* SHORT PROBLEM:
Reproduce the lines of every entry below, replacing "cursor" with "slider" and keeping everything else unchanged. Omit the pictures.

* EXERCISE INPUT:
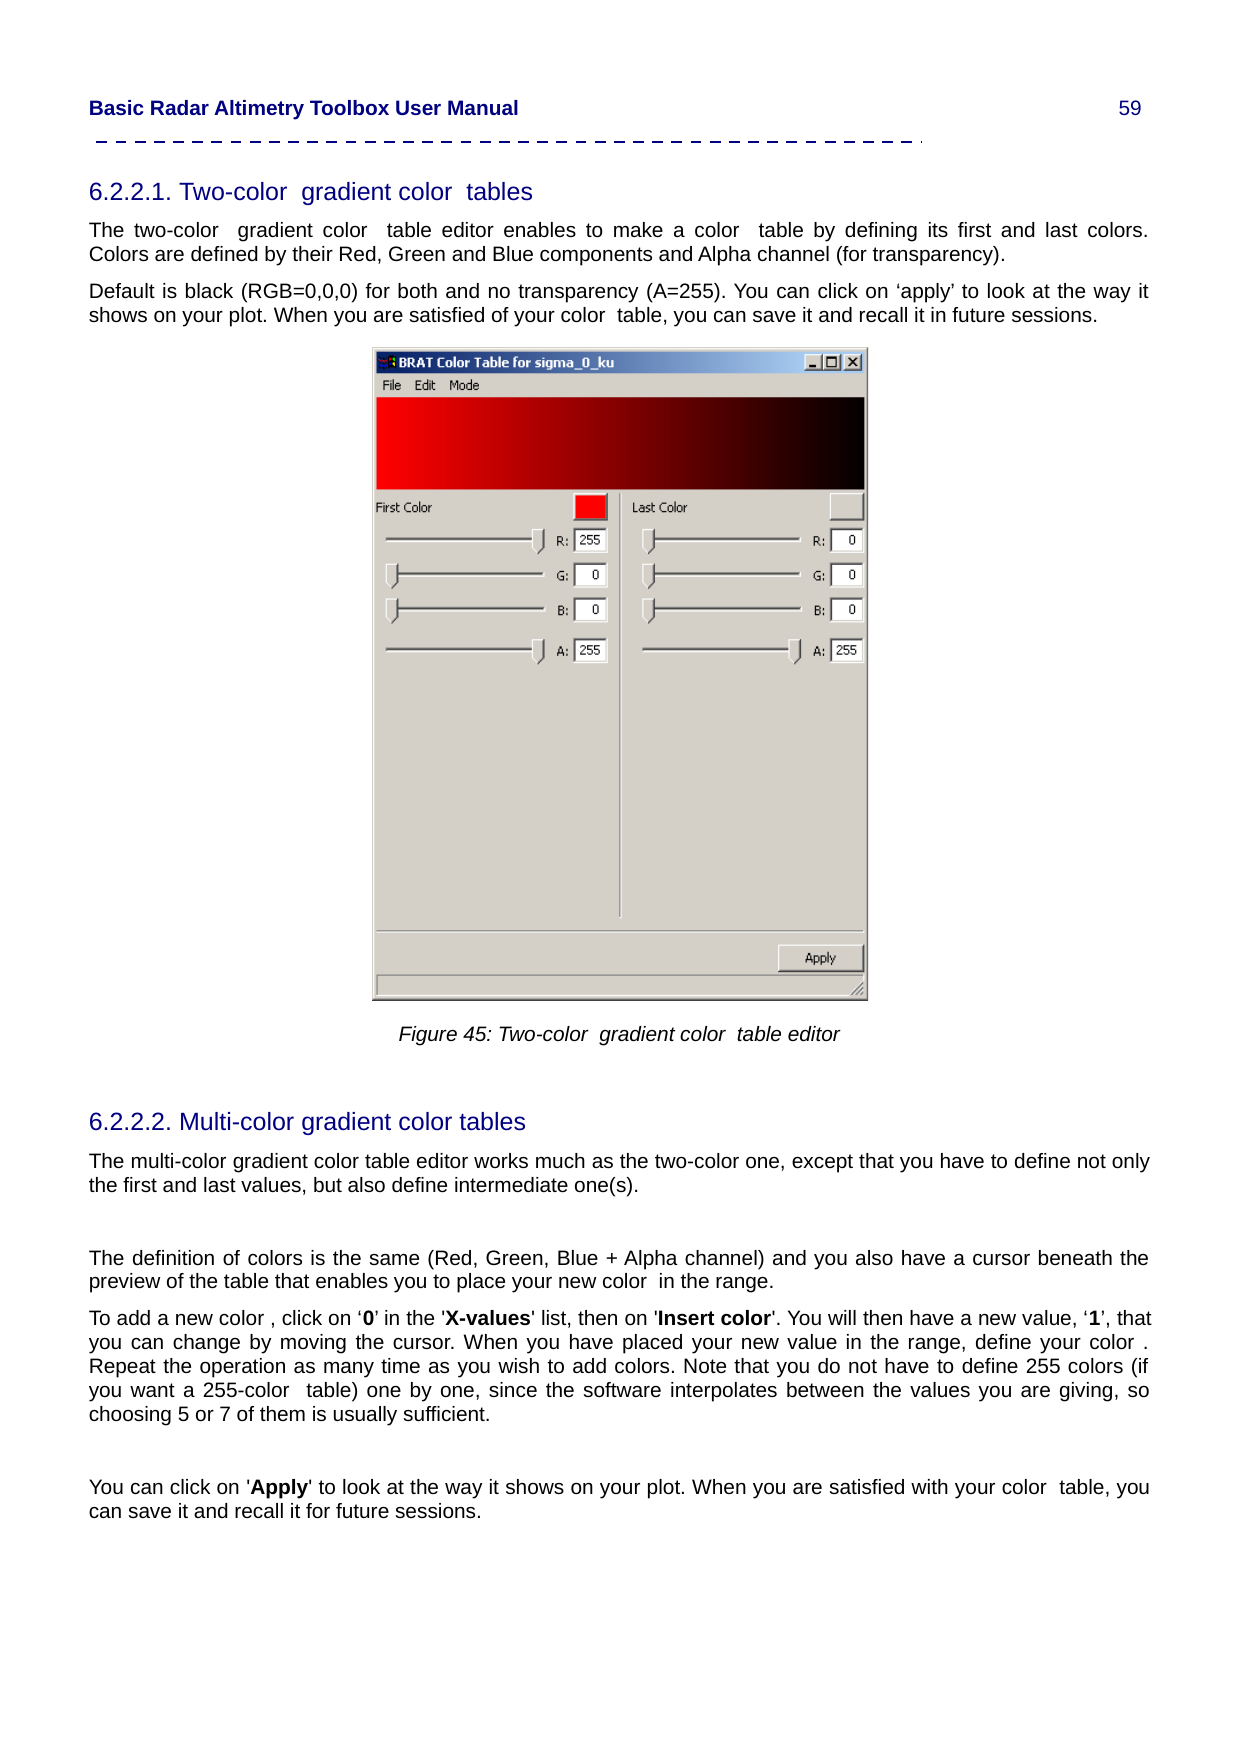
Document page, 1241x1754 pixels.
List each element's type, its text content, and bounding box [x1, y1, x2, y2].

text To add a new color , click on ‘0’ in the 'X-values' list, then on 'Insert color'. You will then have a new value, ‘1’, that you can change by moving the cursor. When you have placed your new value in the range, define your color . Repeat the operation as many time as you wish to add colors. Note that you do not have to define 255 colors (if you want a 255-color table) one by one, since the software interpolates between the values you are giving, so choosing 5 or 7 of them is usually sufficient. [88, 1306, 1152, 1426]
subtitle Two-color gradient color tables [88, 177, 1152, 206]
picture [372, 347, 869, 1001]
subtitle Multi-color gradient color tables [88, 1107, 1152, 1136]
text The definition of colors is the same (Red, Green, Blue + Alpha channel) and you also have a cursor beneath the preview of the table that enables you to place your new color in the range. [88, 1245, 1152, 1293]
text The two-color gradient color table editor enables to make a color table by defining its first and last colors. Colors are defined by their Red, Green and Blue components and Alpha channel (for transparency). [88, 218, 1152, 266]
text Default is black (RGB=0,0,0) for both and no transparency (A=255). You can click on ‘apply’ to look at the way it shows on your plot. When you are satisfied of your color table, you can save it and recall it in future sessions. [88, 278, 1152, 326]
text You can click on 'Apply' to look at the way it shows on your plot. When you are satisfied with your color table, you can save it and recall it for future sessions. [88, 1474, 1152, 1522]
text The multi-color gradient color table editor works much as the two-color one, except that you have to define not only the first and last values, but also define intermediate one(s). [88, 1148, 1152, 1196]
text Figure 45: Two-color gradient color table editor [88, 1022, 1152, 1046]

* THE RESULT:
Document page, 1241x1754 pixels.
List each element's type, its text content, and bounding box [x1, y1, x2, y2].

text To add a new color , click on ‘0’ in the 'X-values' list, then on 'Insert color'. You will then have a new value, ‘1’, that you can change by moving the slider. When you have placed your new value in the range, define your color . Repeat the operation as many time as you wish to add colors. Note that you do not have to define 255 colors (if you want a 255-color table) one by one, since the software interpolates between the values you are giving, so choosing 5 or 7 of them is usually sufficient. [88, 1306, 1152, 1426]
subtitle Two-color gradient color tables [88, 177, 1152, 206]
picture [372, 347, 869, 1001]
subtitle Multi-color gradient color tables [88, 1107, 1152, 1136]
text The definition of colors is the same (Red, Green, Blue + Alpha channel) and you also have a slider beneath the preview of the table that enables you to place your new color in the range. [88, 1245, 1152, 1293]
text The two-color gradient color table editor enables to make a color table by defining its first and last colors. Colors are defined by their Red, Green and Blue components and Alpha channel (for transparency). [88, 218, 1152, 266]
text Default is black (RGB=0,0,0) for both and no transparency (A=255). You can click on ‘apply’ to look at the way it shows on your plot. When you are satisfied of your color table, you can save it and recall it in future sessions. [88, 278, 1152, 326]
text You can click on 'Apply' to look at the way it shows on your plot. When you are satisfied with your color table, you can save it and recall it for future sessions. [88, 1474, 1152, 1522]
text The multi-color gradient color table editor works much as the two-color one, except that you have to define not only the first and last values, but also define intermediate one(s). [88, 1148, 1152, 1196]
text Figure 45: Two-color gradient color table editor [88, 1022, 1152, 1046]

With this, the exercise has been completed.